**EXERCISE REQUIREMENTS:** Reproduce these lines word for word.

(Collected data)
※ ※ ※

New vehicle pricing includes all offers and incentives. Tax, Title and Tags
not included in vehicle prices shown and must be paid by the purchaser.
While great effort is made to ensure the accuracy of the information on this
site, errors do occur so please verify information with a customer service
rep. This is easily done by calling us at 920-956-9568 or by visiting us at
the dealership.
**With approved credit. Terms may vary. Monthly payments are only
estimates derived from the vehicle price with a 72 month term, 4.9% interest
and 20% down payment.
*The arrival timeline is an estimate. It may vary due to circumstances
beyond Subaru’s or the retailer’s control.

※ ※ ※

**EXPECTED ANSWER:**
New vehicle pricing includes all offers and incentives. Tax, Title and Tags
not included in vehicle prices shown and must be paid by the purchaser.
While great effort is made to ensure the accuracy of the information on this
site, errors do occur so please verify information with a customer service
rep. This is easily done by calling us at 920-956-9568 or by visiting us at
the dealership.
**With approved credit. Terms may vary. Monthly payments are only
estimates derived from the vehicle price with a 72 month term, 4.9% interest
and 20% down payment.
*The arrival timeline is an estimate. It may vary due to circumstances
beyond Subaru’s or the retailer’s control.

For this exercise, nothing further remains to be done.